一个光让你打杂却不教本事的师父,和一个真心实意传授手艺的人,换谁不选后者?再说了,马华对何师傅也算仁至义尽。”
先前那人连连点头:“可不!何师傅嫌马华听了方宣的话,没跟他一条心。
胖子倒是站他那边了,可那手艺——离了何师傅根本没法看。
你再瞧马师傅,现在掌勺雕花样样行,摆盘更是有新意!”
几人瞥了眼角落里翘脚睡觉的何雨柱,压低声音:
“我看何师傅快干到头了。”
“老板娘早对他成天偷懒让帮厨干活有意见,不过是看菜品没出岔子才忍着。
后来他天天往家顺饭菜,大伙儿有样学样——老板娘能忍到现在都是奇迹。”
众人深以为然。
“手艺是好,可做人太差劲。
在别人地盘干活,连老板都不放在眼里。”
“仗着有两把刷子罢了。
照他这德行,上回被老板辞退就该长记性,换别人谁还吃回头草?”
正说着,于莉风风火火闯进来,看见躺着的何雨柱顿时黑了脸。
咚咚敲响桌子:
“傻柱!这是你本月工钱,明天不用来了!我们这小庙供不起天天往家顺菜、带头坏规矩的大佛!”

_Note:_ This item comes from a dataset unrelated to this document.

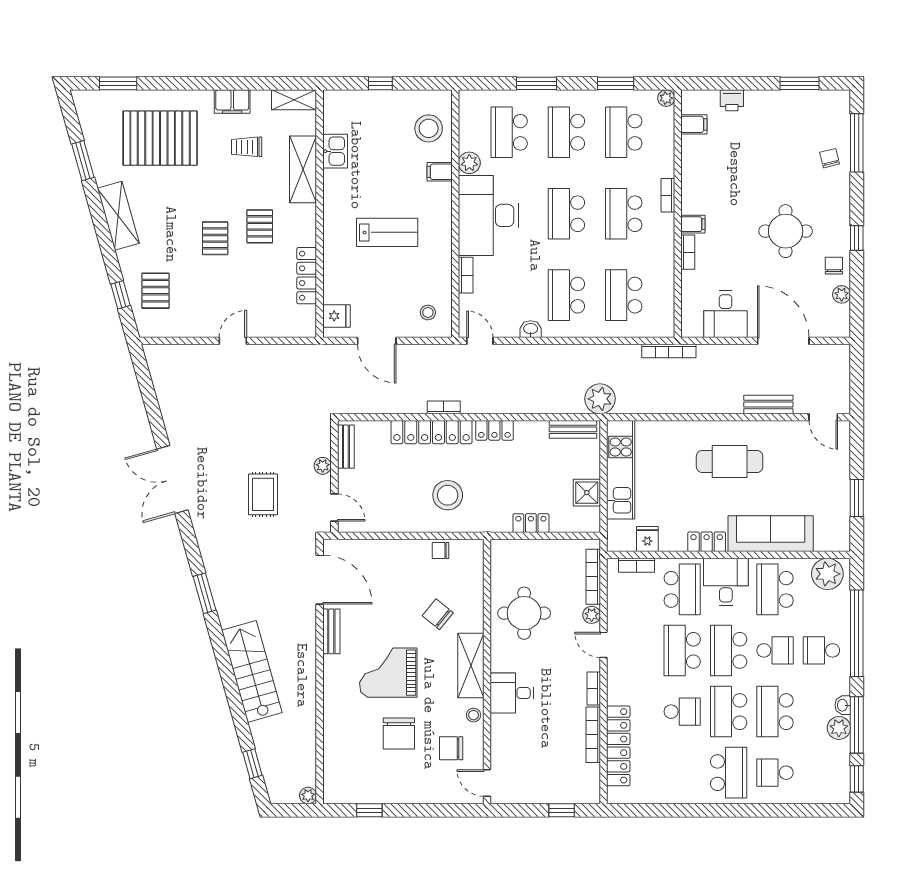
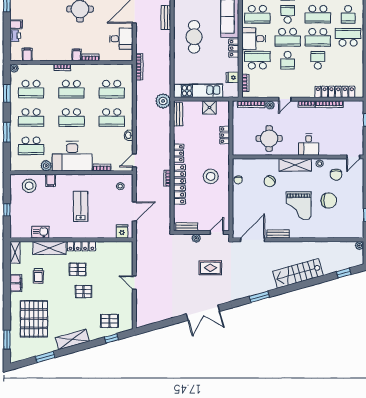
filing cabinet: (754, 102) -> (16, 25), added
locker: (307, 276) -> (81, 246), moved
school desk: (682, 650) -> (288, 60), width x0.54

何雨柱眯着眼抓起钞票冷笑:“于莉,上次卸磨杀驴的账还没算,这次看一大爷面子才回来。
你今天赶我走,可别后悔!”
“呸!”
于莉叉腰怒喝,“请你来是干活的!可你呢?活都推给帮厨,成天往家捎菜,后厨全跟你有样学样!当我这儿是慈善食堂?”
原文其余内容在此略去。